**Exercise instructions**
Retype everything from the start of the data down through the line containing "цукрокомбінат виробляє щорічно", keeping each line unchanged.

[Saved entries]
╔══

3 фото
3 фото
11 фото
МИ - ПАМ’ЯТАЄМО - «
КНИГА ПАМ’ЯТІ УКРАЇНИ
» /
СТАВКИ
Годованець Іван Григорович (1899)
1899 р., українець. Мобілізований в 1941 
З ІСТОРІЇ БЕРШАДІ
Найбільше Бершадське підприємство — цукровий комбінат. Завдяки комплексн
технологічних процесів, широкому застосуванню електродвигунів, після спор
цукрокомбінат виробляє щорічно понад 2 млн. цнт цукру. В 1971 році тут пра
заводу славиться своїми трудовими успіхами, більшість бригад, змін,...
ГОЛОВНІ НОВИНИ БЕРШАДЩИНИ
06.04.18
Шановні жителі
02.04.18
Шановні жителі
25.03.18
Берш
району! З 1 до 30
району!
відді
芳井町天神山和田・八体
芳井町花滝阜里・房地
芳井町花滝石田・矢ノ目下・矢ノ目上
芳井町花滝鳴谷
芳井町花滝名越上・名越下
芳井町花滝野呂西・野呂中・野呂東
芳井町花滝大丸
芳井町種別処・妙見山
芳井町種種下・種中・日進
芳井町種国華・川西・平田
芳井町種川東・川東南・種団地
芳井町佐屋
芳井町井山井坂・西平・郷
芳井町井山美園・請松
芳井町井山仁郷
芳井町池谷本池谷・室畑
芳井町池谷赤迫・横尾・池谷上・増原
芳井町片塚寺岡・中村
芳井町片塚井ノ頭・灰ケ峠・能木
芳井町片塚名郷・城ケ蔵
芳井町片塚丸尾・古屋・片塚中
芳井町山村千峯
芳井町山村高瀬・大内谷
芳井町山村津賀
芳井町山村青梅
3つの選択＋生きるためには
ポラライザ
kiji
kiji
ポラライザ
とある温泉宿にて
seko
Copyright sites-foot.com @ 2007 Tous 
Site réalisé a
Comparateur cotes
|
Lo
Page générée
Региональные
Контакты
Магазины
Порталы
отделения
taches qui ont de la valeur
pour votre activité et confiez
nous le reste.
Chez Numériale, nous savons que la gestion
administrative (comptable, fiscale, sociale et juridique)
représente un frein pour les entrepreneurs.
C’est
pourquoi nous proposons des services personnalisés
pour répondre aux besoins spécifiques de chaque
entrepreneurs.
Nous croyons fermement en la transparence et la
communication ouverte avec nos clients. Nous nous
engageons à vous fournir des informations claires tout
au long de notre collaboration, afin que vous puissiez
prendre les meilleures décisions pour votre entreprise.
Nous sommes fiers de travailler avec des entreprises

╚══

**Exercise response**
3 фото
3 фото
11 фото
МИ - ПАМ’ЯТАЄМО - «
КНИГА ПАМ’ЯТІ УКРАЇНИ
» /
СТАВКИ
Годованець Іван Григорович (1899)
1899 р., українець. Мобілізований в 1941 
З ІСТОРІЇ БЕРШАДІ
Найбільше Бершадське підприємство — цукровий комбінат. Завдяки комплексн
технологічних процесів, широкому застосуванню електродвигунів, після спор
цукрокомбінат виробляє щорічно понад 2 млн. цнт цукру. В 1971 році тут пра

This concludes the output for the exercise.